4.9.    Notices. All notices, requests or other communications provided for in this Agreement shall be made, if to the Company, to United Fire Group, Inc., Attn: Corporate Counsel, 118 Second Avenue SE, Cedar Rapid, Iowa 52401, and if to Optionee, to the last known mailing address of Optionee contained in the records of the Company. All notices, requests or other communications provided for in this Agreement shall be made in writing either (a) by personal delivery, (b) by facsimile or electronic mail with confirmation of receipt, (c) by mailing in the United States mails or (d) by express courier service. The notice, request or other communication shall be deemed to be received upon personal delivery, upon confirmation of receipt of facsimile or electronic mail transmission or upon receipt by the party entitled thereto if by United States mail or express courier service; provided, however, that if a notice, request or other communication sent to the Company is not received during regular business hours, it shall be deemed to be received on the next succeeding business day of the Company.

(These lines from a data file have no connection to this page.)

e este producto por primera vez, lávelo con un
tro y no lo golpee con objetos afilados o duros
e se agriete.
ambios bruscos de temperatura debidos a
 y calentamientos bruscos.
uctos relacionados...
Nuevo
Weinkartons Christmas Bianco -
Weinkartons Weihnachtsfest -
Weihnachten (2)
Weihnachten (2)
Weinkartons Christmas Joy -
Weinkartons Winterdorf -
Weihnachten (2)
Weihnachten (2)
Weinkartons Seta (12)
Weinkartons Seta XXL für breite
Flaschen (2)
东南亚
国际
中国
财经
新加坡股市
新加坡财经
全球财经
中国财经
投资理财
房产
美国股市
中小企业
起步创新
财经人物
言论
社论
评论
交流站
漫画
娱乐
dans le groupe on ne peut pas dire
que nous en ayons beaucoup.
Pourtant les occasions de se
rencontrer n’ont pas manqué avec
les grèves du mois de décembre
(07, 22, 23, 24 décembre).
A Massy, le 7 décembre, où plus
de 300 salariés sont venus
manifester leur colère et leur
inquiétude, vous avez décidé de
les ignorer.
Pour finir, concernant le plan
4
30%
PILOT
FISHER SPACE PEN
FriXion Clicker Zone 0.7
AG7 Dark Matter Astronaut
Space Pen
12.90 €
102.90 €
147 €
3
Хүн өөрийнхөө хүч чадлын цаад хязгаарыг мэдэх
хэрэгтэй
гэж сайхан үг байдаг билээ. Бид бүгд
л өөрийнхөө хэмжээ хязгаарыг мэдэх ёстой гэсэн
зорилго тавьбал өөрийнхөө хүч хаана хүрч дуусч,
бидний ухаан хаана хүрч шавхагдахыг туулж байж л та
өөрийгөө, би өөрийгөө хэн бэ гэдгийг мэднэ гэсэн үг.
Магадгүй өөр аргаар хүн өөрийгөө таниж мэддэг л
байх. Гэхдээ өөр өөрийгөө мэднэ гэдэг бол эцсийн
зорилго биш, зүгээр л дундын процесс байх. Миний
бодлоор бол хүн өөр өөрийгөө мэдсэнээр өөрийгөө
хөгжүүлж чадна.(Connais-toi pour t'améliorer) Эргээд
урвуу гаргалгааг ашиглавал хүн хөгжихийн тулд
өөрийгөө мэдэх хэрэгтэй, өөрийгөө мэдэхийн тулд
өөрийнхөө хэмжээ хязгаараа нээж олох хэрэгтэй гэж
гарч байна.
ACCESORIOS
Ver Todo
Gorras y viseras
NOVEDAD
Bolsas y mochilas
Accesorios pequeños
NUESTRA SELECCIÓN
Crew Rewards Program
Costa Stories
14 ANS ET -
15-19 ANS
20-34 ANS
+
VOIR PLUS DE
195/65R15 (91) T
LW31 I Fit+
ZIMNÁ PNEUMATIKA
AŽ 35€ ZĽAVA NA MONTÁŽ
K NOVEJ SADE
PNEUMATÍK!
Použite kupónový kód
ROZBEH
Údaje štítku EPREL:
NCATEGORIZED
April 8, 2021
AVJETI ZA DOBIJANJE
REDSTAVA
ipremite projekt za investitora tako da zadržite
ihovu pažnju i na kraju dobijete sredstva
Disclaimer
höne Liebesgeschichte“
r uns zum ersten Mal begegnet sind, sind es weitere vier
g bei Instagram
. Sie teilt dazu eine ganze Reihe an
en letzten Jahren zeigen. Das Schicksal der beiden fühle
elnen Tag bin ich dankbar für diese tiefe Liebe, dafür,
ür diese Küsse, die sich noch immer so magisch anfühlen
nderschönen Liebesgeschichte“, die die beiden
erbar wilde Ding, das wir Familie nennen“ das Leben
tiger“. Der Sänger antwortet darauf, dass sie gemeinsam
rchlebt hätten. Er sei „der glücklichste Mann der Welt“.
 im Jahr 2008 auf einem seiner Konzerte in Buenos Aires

4.10.    Governing Law. This Agreement, the Option and all determinations made and actions taken pursuant hereto and thereto, to the extent not governed by the Code or the laws of the United States, shall be governed by the laws of the State of Iowa and construed in accordance therewith without giving effect to principles of conflicts of laws.
4.11.    Agreement Subject to the Plan. This Agreement is subject to the provisions of the Plan and shall be interpreted in accordance therewith. In the event that the provisions of this Agreement and the Plan conflict, the Plan shall control. The Optionee hereby acknowledges receipt of a copy of the Plan.
4.12.    Entire Agreement. This Agreement and the Plan constitute the entire agreement of the parties with respect to the subject matter hereof and supersede in their entirety all prior undertakings and agreements of the Company and the Optionee with respect to the subject matter hereof, and may not be


Exhibit 10.2
modified adversely to the Optionee’s interest except by means of a writing signed by the Company and the Optionee.
4.13.    Partial Invalidity. The invalidity or unenforceability of any particular provision of this Agreement shall not affect the other provisions hereof and this Agreement shall be construed in all respects as if such invalid or unenforceable provisions were omitted.
4.14.    Amendment and Waiver. The provisions of this Agreement may be amended or waived only by the written agreement of the Company and the Optionee, and no course of conduct or failure or delay in enforcing the provisions of this Agreement shall affect the validity, binding effect or enforceability of this Agreement.
4.15.    Counterparts. The Award Notice may be executed in two counterparts, each of which shall be deemed an original and both of which together shall constitute one and the same instrument.